Dear Gossips,
At the end of 2021, James Franco peeped out of his hidey-hole and gave an interview to Jess Cagle in which he discussed his failures and “blind spot” for power dynamics, highlighted by a class-action lawsuit brought by former students, Sarah Tither-Kaplan and Toni Gaal, who alleged that his now-defunct acting school was just a “pipeline of young women who were subjected to his personal and professional sexual exploitation”. In Richard Rushfield’s Ankler newsletter this week, Jeff Sneider ponders what a Franco comeback might look like, interviewing people across the industry, men and women, to poll their feelings on Franco working his way back into public good graces. The responses are inconclusive, some people think he can come back, others don’t, more than one point out that Franco wasn’t making studios money anymore, so there is little corporate impetus to support him.
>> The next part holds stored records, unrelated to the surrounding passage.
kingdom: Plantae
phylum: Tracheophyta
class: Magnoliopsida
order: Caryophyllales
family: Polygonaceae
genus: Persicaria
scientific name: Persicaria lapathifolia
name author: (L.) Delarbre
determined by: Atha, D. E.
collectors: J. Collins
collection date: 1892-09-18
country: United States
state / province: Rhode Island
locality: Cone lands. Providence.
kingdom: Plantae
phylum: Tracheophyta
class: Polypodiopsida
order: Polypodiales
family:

But I find it strange that people keep saying there “isn’t a blueprint for a post-MeToo comeback”. There absolutely is! Look at all the men who were outed as abusers and who are still working. Louis CK was just nominated for an Emmy for his last standup special. Aziz Ansari has a new special coming to Netflix this month. Mel Gibson has ELEVEN projects in various stages of production, including a role in John Wick spin-off The Continental, and he’s been tapped to direct Lethal Weapon 5. Even Kevin Spacey filmed a new movie last year. Bryan Singer remains on the outs—GOOD—and Harvey Weinstein is still cancelled because he WENT TO PRISON, but pretty much everyone else named in the MeToo movement is still working today.
So what does a James Franco comeback look like? Exactly like this. He settled the lawsuit out of court last year. He laid low for several months. Then he gave an interview to a sympathetic outlet—Jess Cagle was once the editor of celebrity-friendly PEOPLE—and next will come testing the waters. Will his comeback project be a major studio film? Probably not. But it just takes one person willing to work with him—he got to complete The Deuce because Maggie Gyllenhaal stood by him—and Franco is back in the game. (That person probably won’t be Seth Rogen, though.)
I’m not saying people shouldn’t be able to come back after being accused of misconduct. But part of the comeback should include acknowledgment and understanding of the hurt caused, and I’m not sure James Franco really gets that part. I’m not sure any of them really get that part. Just staying out of the spotlight for a little while seems to be enough for these guys to think they’ve done the “work” and earned their second chance, but I have yet to hear any of these people say anything that makes me think, Oh, the lightbulb has gone off, they get it now. It makes me wonder what, if anything, has really changed.